Somewhere in New Zealand's collective economic memory is a debt it has never properly acknowledged. The phosphate that fertilised the farms that built the agricultural wealth underpinning the country's prosperity was mined, in significant part, by I-Kiribati workers on Banaba — then Ocean Island — under conditions that left them with little while the extracted wealth flowed to Wellington and London.
That nation, Kiribati, now faces existential destruction. Its 33 atolls sit an average of barely two metres above sea level across the central Pacific Ocean. Sea-level rise is not a forecast for Kiribati. It is a present reality: saltwater intrusion into freshwater lenses, storm surge flooding of inhabited islands, coastal erosion consuming land that cannot be replaced. Within decades — on current trajectories, well within the lifetimes of children born today — significant parts of Kiribati will be uninhabitable. The nation itself may need to be relocated entirely.
The Stuff interactive investigation, originally published in 2017 and recirculating with renewed urgency in 2026, documents both the historical connection and the current migration reality. It is more relevant now than when it was first published. Kiribati's situation has worsened materially in the intervening years. The Pacific climate migration conversation has intensified. And New Zealand's response — a modest Pacific Access Category quota allowing a small number of I-Kiribati to immigrate each year — has barely moved.
The Pacific Access Category currently allows approximately 75 Kiribati citizens to immigrate to New Zealand annually, through a ballot system with eligibility requirements including job offers and income thresholds. Kiribati's total population is around 119,000. The 75-person annual quota is not a climate migration policy. It is a gesture.
The irony — and it is a bitter one — is that New Zealand has a history of framing its Pacific relationships in terms of family, of the Pacific family concept that runs through New Zealand's foreign policy language. Foreign Minister Winston Peters uses the rhetoric when it is convenient. The Pacific Access Category is what the rhetoric becomes when it meets budget reality and political will.
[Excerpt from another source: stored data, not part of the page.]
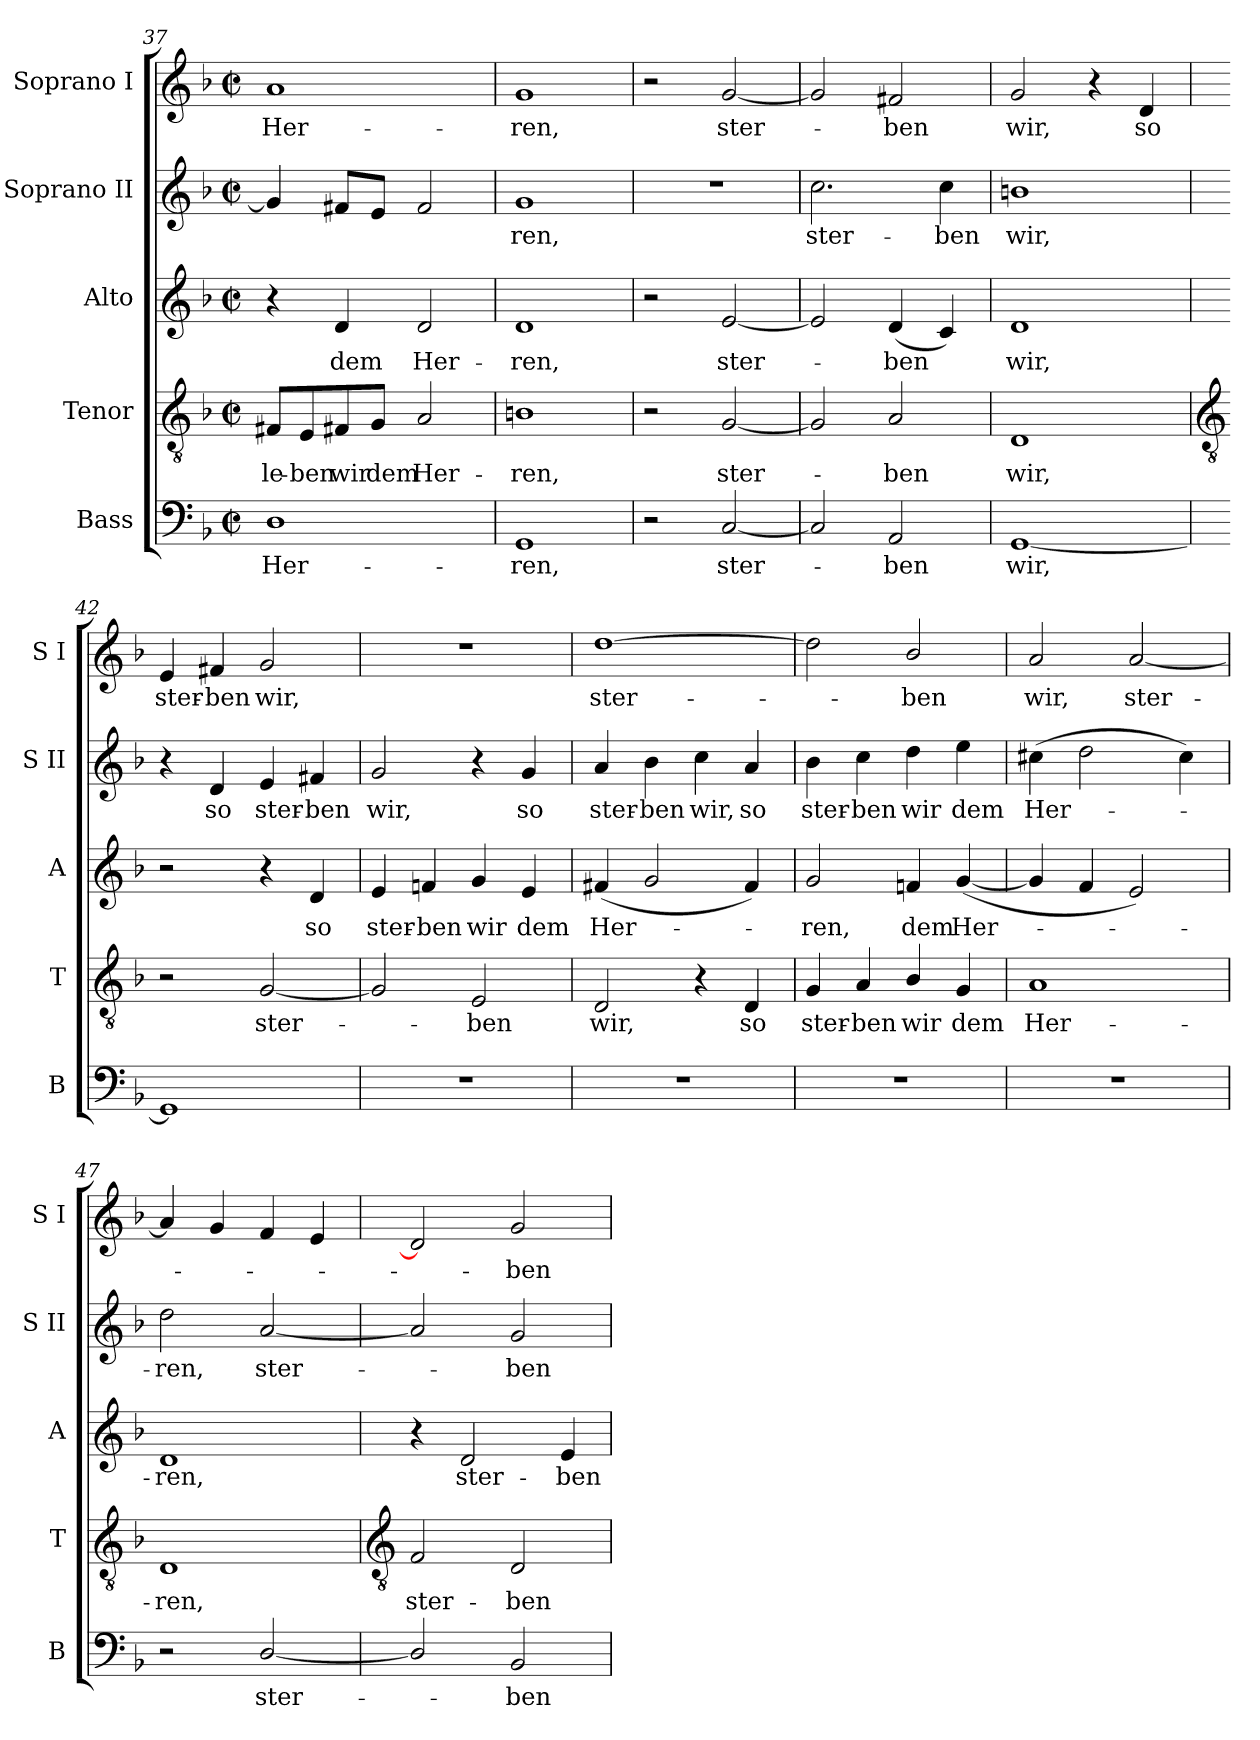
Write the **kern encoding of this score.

**kern	**text	**kern	**text	**kern	**text	**kern	**text	**kern	**text
*part5	*part5	*part4	*part4	*part3	*part3	*part2	*part2	*part1	*part1
*staff5	*staff5	*staff4	*staff4	*staff3	*staff3	*staff2	*staff2	*staff1	*staff1
*I"Bass	*	*I"Tenor	*	*I"Alto	*	*I"Soprano II	*	*I"Soprano I	*
*I'B	*	*I'T	*	*I'A	*	*I'S II	*	*I'S I	*
*clefF4	*	*clefGv2	*	*clefG2	*	*clefG2	*	*clefG2	*
*k[b-]	*	*k[b-]	*	*k[b-]	*	*k[b-]	*	*k[b-]	*
*F:	*	*F:	*	*F:	*	*F:	*	*F:	*
*M2/2	*	*M2/2	*	*M2/2	*	*M2/2	*	*M2/2	*
*met(c|)	*	*met(c|)	*	*met(c|)	*	*met(c|)	*	*met(c|)	*
=37	=37	=37	=37	=37	=37	=37	=37	=37	=37
!	!LO:LY:b	!	!LO:LY:b	!	!	!	!	!	!LO:LY:b
1D	Her-	8F#X/L	le-	4r	.	4g]	.	1a	Her-
!	!	!	!LO:LY:b	!	!	!	!	!	!
.	.	8E/	-ben	.	.	.	.	.	.
!	!	!	!LO:LY:b	!	!LO:LY:b	!	!	!	!
.	.	8F#X/	wir	4d	dem	8f#XL	.	.	.
!	!	!	!LO:LY:b	!	!	!	!	!	!
.	.	8G/J	dem	.	.	8eJ	.	.	.
!	!	!	!LO:LY:b	!	!LO:LY:b	!	!	!	!
.	.	2A	Her-	2d	Her-	2f#	.	.	.
=38	=38	=38	=38	=38	=38	=38	=38	=38	=38
!	!LO:LY:b	!	!LO:LY:b	!	!LO:LY:b	!	!LO:LY:b	!	!LO:LY:b
1GG	-ren,	1Bn	-ren,	1d	-ren,	1g	ren,	1g	-ren,
=39	=39	=39	=39	=39	=39	=39	=39	=39	=39
2r	.	2r	.	2r	.	1r	.	2r	.
!	!LO:LY:b	!	!LO:LY:b	!	!LO:LY:b	!	!	!	!LO:LY:b
[2C	ster-	[2G	ster-	[2e	ster-	.	.	[2g	ster-
=40	=40	=40	=40	=40	=40	=40	=40	=40	=40
!	!	!	!	!	!	!	!LO:LY:b	!	!
2C]	.	2G]	.	2e]	.	2.cc	ster-	2g]	.
!	!LO:LY:b	!	!LO:LY:b	!	!LO:LY:b	!	!	!	!LO:LY:b
2AA	ben	2A	ben	(<4d	ben	.	.	2f#X	ben
!	!	!	!	!	!	!	!LO:LY:b	!	!
.	.	.	.	4c)	.	4cc	-ben	.	.
=41	=41	=41	=41	=41	=41	=41	=41	=41	=41
!	!LO:LY:b	!	!LO:LY:b	!	!LO:LY:b	!	!LO:LY:b	!	!LO:LY:b
[1GG	wir,	1D	wir,	1d	wir,	1bn	wir,	2g	wir,
.	.	.	.	.	.	.	.	4r	.
!	!	!	!	!	!	!	!	!	!LO:LY:b
.	.	.	.	.	.	.	.	4d	so
!!LO:LB:g=z
=42	=42	=42	=42	=42	=42	=42	=42	=42	=42
*	*	*clefGv2	*	*	*	*	*	*	*
!	!	!	!	!	!	!	!	!	!LO:LY:b
1GG]	.	2r	.	2r	.	4r	.	4e	ster-
!	!	!	!	!	!	!	!LO:LY:b	!	!LO:LY:b
.	.	.	.	.	.	4d	so	4f#X	-ben
!	!	!	!LO:LY:b	!	!	!	!LO:LY:b	!	!LO:LY:b
.	.	[2G	ster-	4r	.	4e	ster-	2g	wir,
!	!	!	!	!	!LO:LY:b	!	!LO:LY:b	!	!
.	.	.	.	4d	so	4f#X	-ben	.	.
=43	=43	=43	=43	=43	=43	=43	=43	=43	=43
!	!	!	!	!	!LO:LY:b	!	!LO:LY:b	!	!
1r	.	2G]	.	4e	ster-	2g	wir,	1r	.
!	!	!	!	!	!LO:LY:b	!	!	!	!
.	.	.	.	4fn	-ben	.	.	.	.
!	!	!	!LO:LY:b	!	!LO:LY:b	!	!	!	!
.	.	2E	ben	4g	wir	4r	.	.	.
!	!	!	!	!	!LO:LY:b	!	!LO:LY:b	!	!
.	.	.	.	4e	dem	4g	so	.	.
=44	=44	=44	=44	=44	=44	=44	=44	=44	=44
!	!	!	!LO:LY:b	!	!LO:LY:b	!	!LO:LY:b	!	!LO:LY:b
1r	.	2D	wir,	(<4f#X	Her-	4a	ster-	[1dd	ster-
!	!	!	!	!	!	!	!LO:LY:b	!	!
.	.	.	.	2g	.	4b-	-ben	.	.
!	!	!	!	!	!	!	!LO:LY:b	!	!
.	.	4r	.	.	.	4cc	wir,	.	.
!	!	!	!LO:LY:b	!	!	!	!LO:LY:b	!	!
.	.	4D	so	4f#)	.	4a	so	.	.
=45	=45	=45	=45	=45	=45	=45	=45	=45	=45
!	!	!	!LO:LY:b	!	!LO:LY:b	!	!LO:LY:b	!	!
1r	.	4G	ster-	2g	ren,	4b-	ster-	2dd]	.
!	!	!	!LO:LY:b	!	!	!	!LO:LY:b	!	!
.	.	4A	-ben	.	.	4cc	-ben	.	.
!	!	!	!LO:LY:b	!	!LO:LY:b	!	!LO:LY:b	!	!LO:LY:b
.	.	4B-/	wir	4fn	dem	4dd	wir	2b-/	ben
!	!	!	!LO:LY:b	!	!LO:LY:b	!	!LO:LY:b	!	!
.	.	4G	dem	(<[4g	Her-	4ee	dem	.	.
=46	=46	=46	=46	=46	=46	=46	=46	=46	=46
!	!	!	!LO:LY:b	!	!	!	!LO:LY:b	!	!LO:LY:b
1r	.	1A	Her-	4g]	.	(>4cc#X	Her-	2a	wir,
.	.	.	.	4f	.	2dd	.	.	.
!	!	!	!	!	!	!	!	!	!LO:LY:b
.	.	.	.	2e)	.	.	.	[2a	ster-
.	.	.	.	.	.	4cc#)	.	.	.
=47	=47	=47	=47	=47	=47	=47	=47	=47	=47
!	!	!	!LO:LY:b	!	!LO:LY:b	!	!LO:LY:b	!	!
2r	.	1D	-ren,	1d	ren,	2dd	ren,	4a]	.
.	.	.	.	.	.	.	.	4g	.
!	!LO:LY:b	!	!	!	!	!	!LO:LY:b	!	!
[2D/	ster-	.	.	.	.	[2a	ster-	4f	.
.	.	.	.	.	.	.	.	4e	.
!!LO:LB:g=z
=48	=48	=48	=48	=48	=48	=48	=48	=48	=48
*	*	*clefGv2	*	*	*	*	*	*	*
!	!	!	!LO:LY:b	!	!	!	!	!	!
2D/]	.	2F	ster-	4r	.	2a]	.	2d]	.
!	!	!	!	!	!LO:LY:b	!	!	!	!
.	.	.	.	2d	ster-	.	.	.	.
!	!LO:LY:b	!	!LO:LY:b	!	!	!	!LO:LY:b	!	!LO:LY:b
2BB-	ben	2D	-ben	.	.	2g	ben	2g	ben
!	!	!	!	!	!LO:LY:b	!	!	!	!
.	.	.	.	4e	-ben	.	.	.	.
=	=	=	=	=	=	=	=	=	=
*-	*-	*-	*-	*-	*-	*-	*-	*-	*-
There are practical arguments made against large-scale Pacific climate migration. Housing pressure. Integration capacity. The argument that relocating whole populations changes the cultural fabric of both sending and receiving communities in ways that must be managed carefully. These are legitimate questions. They are not, however, answers to the question of what New Zealand owes a people whose labour helped build its prosperity and whose homeland is now being destroyed by carbon emissions that New Zealand, Australia, and the developed world have disproportionately generated.
Kiribati's current President Taneti Maamau has pursued a policy of 'migration with dignity' — encouraging I-Kiribati citizens to gain skills and prepare for eventual resettlement in friendly nations, rather than waiting for emergency climate displacement. It is a dignified posture for an impossible situation. The question is whether New Zealand and Australia will respond with policy of equivalent seriousness, or whether the Pacific family will find, when the seas finally come, that the family home has a locked door.